» ASSIGNMENT:
How many lines in the rows below contain the string "Returnering", matching case exactly? Tally them and reply with the number alone.

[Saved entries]
-- Opening Marker --

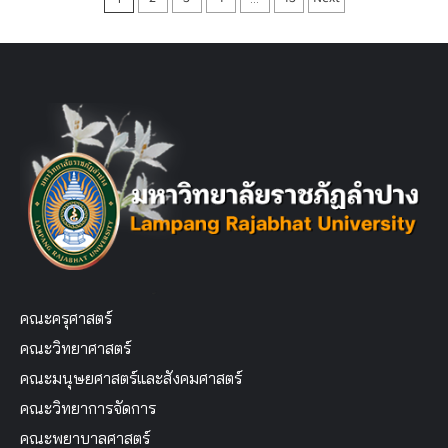
pagination
คณะครุศาสตร์
คณะวิทยาศาสตร์
คณะมนุษยศาสตร์และสังคมศาสตร์
คณะวิทยาการจัดการ
คณะพยาบาลศาสตร์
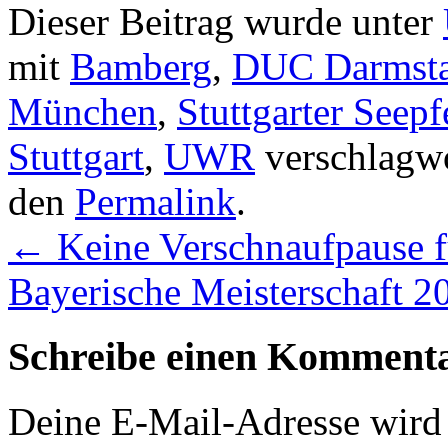
Dieser Beitrag wurde unter
mit
Bamberg
,
DUC Darmsta
München
,
Stuttgarter Seep
Stuttgart
,
UWR
verschlagwo
den
Permalink
.
←
Keine Verschnaufpause f
Bayerische Meisterschaft 
Schreibe einen Komment
Deine E-Mail-Adresse wird n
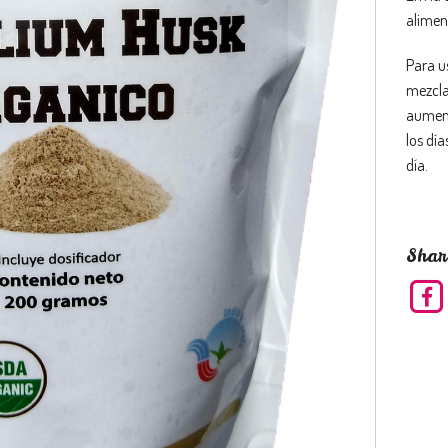
aliment
Para u
mezcla
aument
los dí
día.
Shar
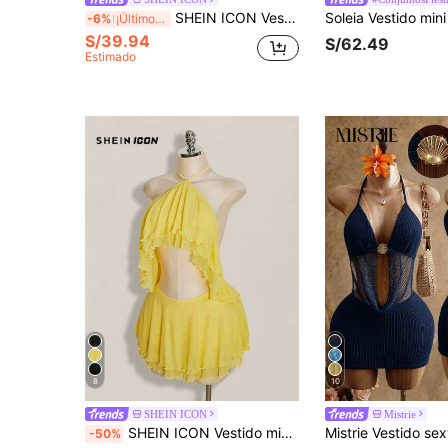
SHEIN ICON Vestido mini transparente con escote profundo en V, con pedrería, espalda descubierta y color albaricoque, sexy para fiestas y eventos
-6%
¡Últimos 3 días
S/39.94
S/62.49
Estimado
8
10
SHEIN ICON
Mistrie
SHEIN ICON Vestido mini de mujer con cuello halter, espalda descubierta y volantes multicapa
-50%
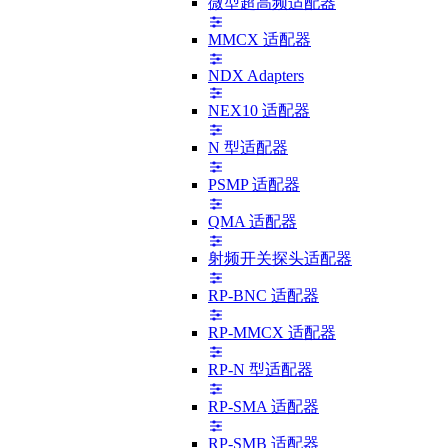
微型超高频适配器
MMCX 适配器
NDX Adapters
NEX10 适配器
N 型适配器
PSMP 适配器
QMA 适配器
射频开关探头适配器
RP-BNC 适配器
RP-MMCX 适配器
RP-N 型适配器
RP-SMA 适配器
RP-SMB 适配器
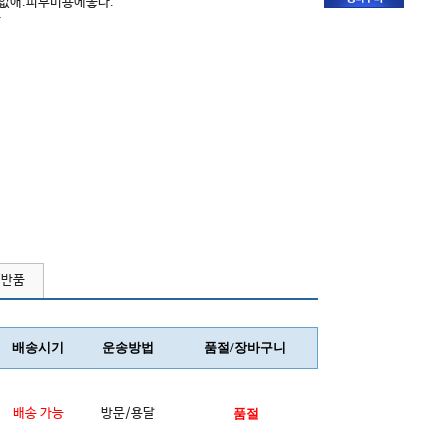
없애.피부미용에좋다.
다
/반품
배송시기
운송방법
품절/장바구니
배송 가능
방문/용달
품절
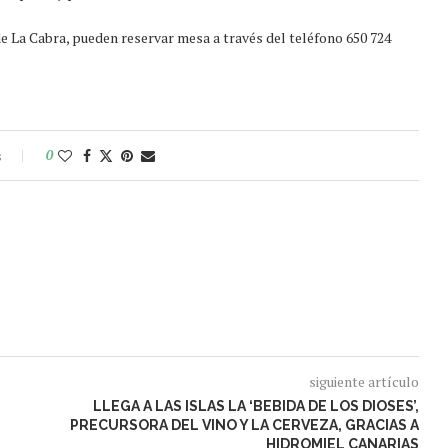
 de La Cabra, pueden reservar mesa a través del teléfono 650 724
s
0
siguiente artículo
LLEGA A LAS ISLAS LA ‘BEBIDA DE LOS DIOSES’,
PRECURSORA DEL VINO Y LA CERVEZA, GRACIAS A
HIDROMIEL CANARIAS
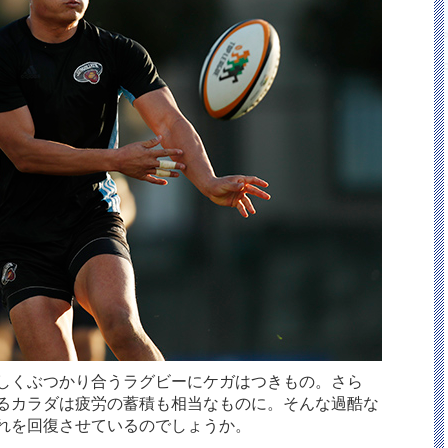
しくぶつかり合うラグビーにケガはつきもの。さら
るカラダは疲労の蓄積も相当なものに。そんな過酷な
れを回復させているのでしょうか。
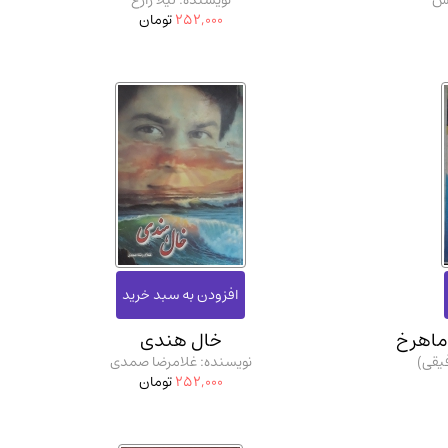
یس
نویسنده: لیلا زارع
252,000
تومان
ماهرخ
خال هندی
یقی)
نویسنده: غلامرضا صمدی
252,000
تومان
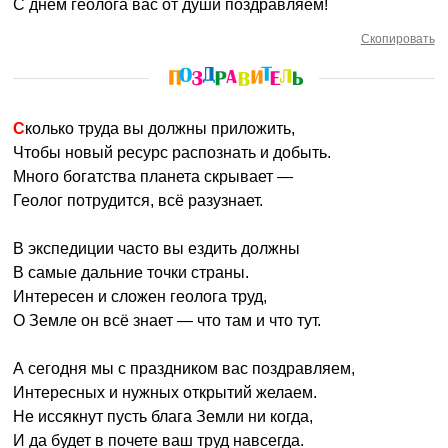
С днем геолога вас от души поздравляем!
Скопировать
Сколько труда вы должны приложить,
Чтобы новый ресурс распознать и добыть.
Много богатства планета скрывает —
Геолог потрудится, всё разузнает.
В экспедиции часто вы ездить должны
В самые дальние точки страны.
Интересен и сложен геолога труд,
О Земле он всё знает — что там и что тут.
А сегодня мы с праздником вас поздравляем,
Интересных и нужных открытий желаем.
Не иссякнут пусть блага Земли ни когда,
И да будет в почете ваш труд навсегда.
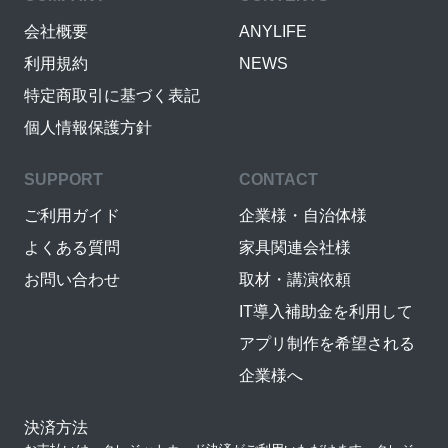
会社概要
ANYLIFE
利用規約
NEWS
特定商取引に基づく表記
個人情報保護方針
SUPPORT
CONTACT
ご利用ガイド
企業様・自治体様
よくある質問
家具関連会社様
お問い合わせ
取材・講演依頼
IT導入補助金を利用して
アプリ制作を希望される
企業様へ
決済方法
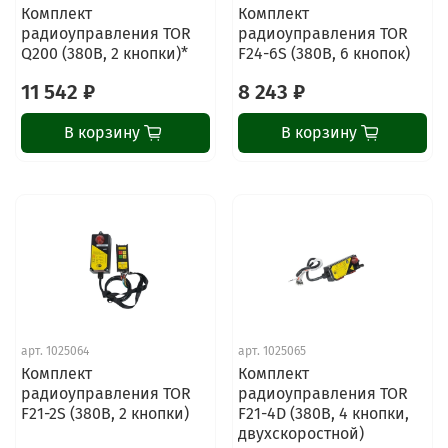
Комплект
Комплект
радиоуправления TOR
радиоуправления TOR
Q200 (380В, 2 кнопки)*
F24-6S (380В, 6 кнопок)
11 542 ₽
8 243 ₽
В корзину
В корзину
арт.
1025064
арт.
1025065
Комплект
Комплект
радиоуправления TOR
радиоуправления TOR
F21-2S (380В, 2 кнопки)
F21-4D (380В, 4 кнопки,
двухскоростной)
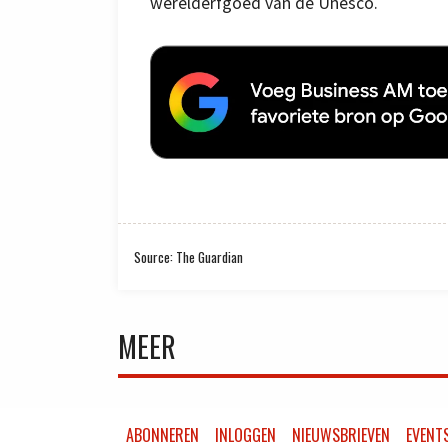
werelderfgoed van de Unesco.
Source: The Guardian
MEER
ABONNEREN
INLOGGEN
NIEUWSBRIEVEN
EVENT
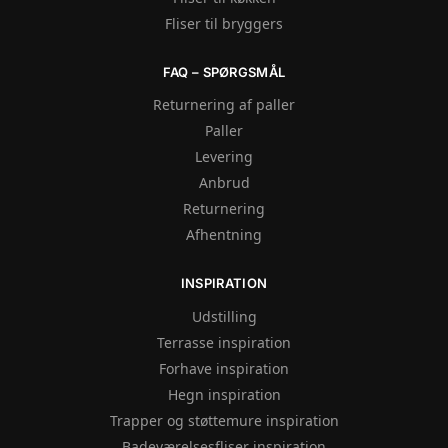
Fliser til bryggers
FAQ – SPØRGSMÅL
Returnering af paller
Paller
Levering
Anbrud
Returnering
Afhentning
INSPIRATION
Udstilling
Terrasse inspiration
Forhave inspiration
Hegn inspiration
Trapper og støttemure inspiration
Badeværelsesfliser inspiration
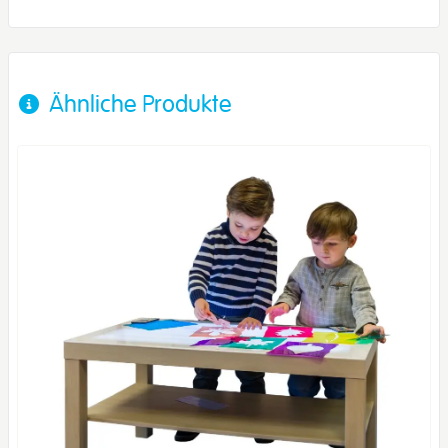
Ähnliche Produkte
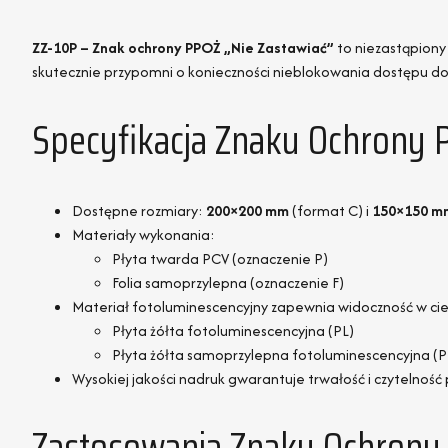
ZZ-10P – Znak ochrony PPOŻ „Nie Zastawiać”
to niezastąpiony
skutecznie przypomni o konieczności nieblokowania dostępu do
Specyfikacja Znaku Ochrony 
Dostępne rozmiary:
200×200 mm
(format C) i
150×150 m
Materiały wykonania:
Płyta twarda PCV (oznaczenie P)
Folia samoprzylepna (oznaczenie F)
Materiał fotoluminescencyjny zapewnia widoczność w ci
Płyta żółta fotoluminescencyjna (PL)
Płyta żółta samoprzylepna fotoluminescencyjna (P
Wysokiej jakości nadruk gwarantuje trwałość i czytelność 
Zastosowania Znaku Ochrony 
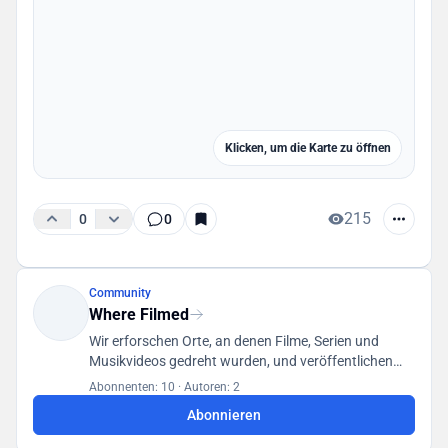
Klicken, um die Karte zu öffnen
215
0
0
Community
Where Filmed
Wir erforschen Orte, an denen Filme, Serien und
Musikvideos gedreht wurden, und veröffentlichen
unsere Funde in einer für alle Benutzer zugänglichen
Abonnenten: 10
·
Autoren: 2
Datenbank.
Abonnieren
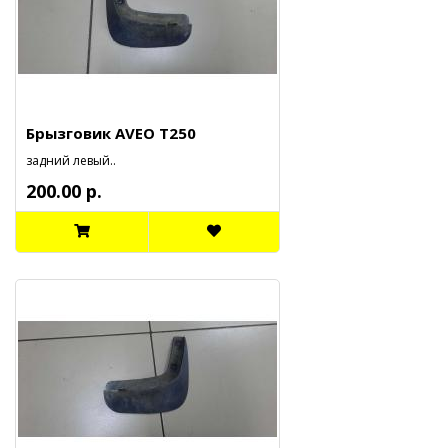
Брызговик AVEO T250
задний левый..
200.00 р.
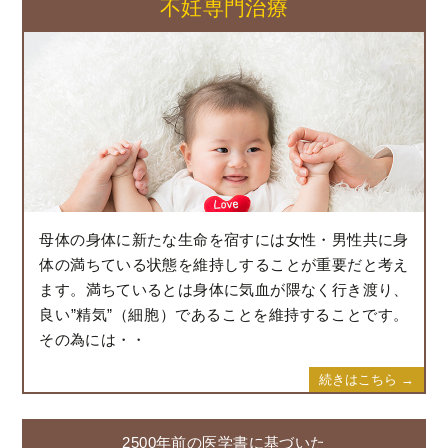
不妊専門治療
母体の身体に新たな生命を宿すには女性・男性共に身
体の満ちている状態を維持しすることが重要だと考え
ます。満ちているとは身体に気血が隈なく行き渡り、
良い”精気”（細胞）であることを維持することです。
その為には・・
続きはこちら →
2500年前の医学書に基づいた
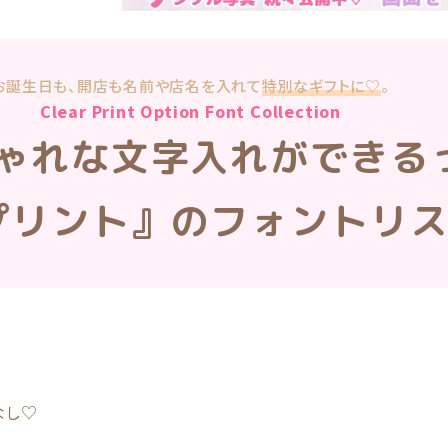
お誕生日も、開店も
名前や店名を入れて
特別なギフトに♡
。
Clear Print Option Font Collection
ゃれな文字入れができる
プリント』のフォントリ
なし♡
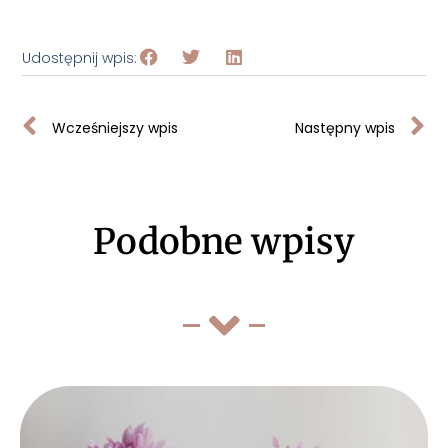
Udostępnij wpis:
Wcześniejszy wpis
Następny wpis
Podobne wpisy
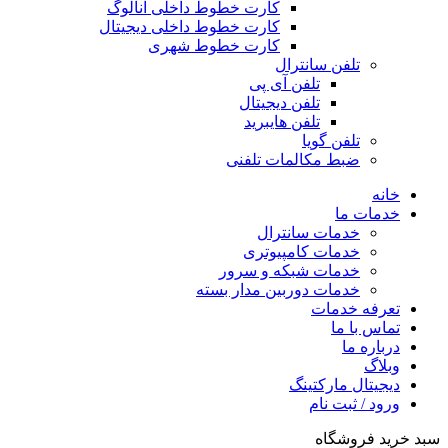
کارت خطوط داخلی آنالوگ
کارت خطوط داخلی دیجیتال
کارت خطوط شهری
تلفن سانترال
تلفن آی پی
تلفن دیجیتال
تلفن هایبرید
تلفن گویا
ضبط مکالمات تلفنی
خانه
خدمات ما
خدمات سانترال
خدمات کامپیوتری
خدمات شبکه و سرور
خدمات دوربین مدار بسته
تعرفه خدمات
تماس با ما
درباره ما
وبلاگ
دیجیتال مارکتینگ
ورود / ثبت نام
خرید فروشگاه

-- Closing Marker --

» TASK OUTPUT:
2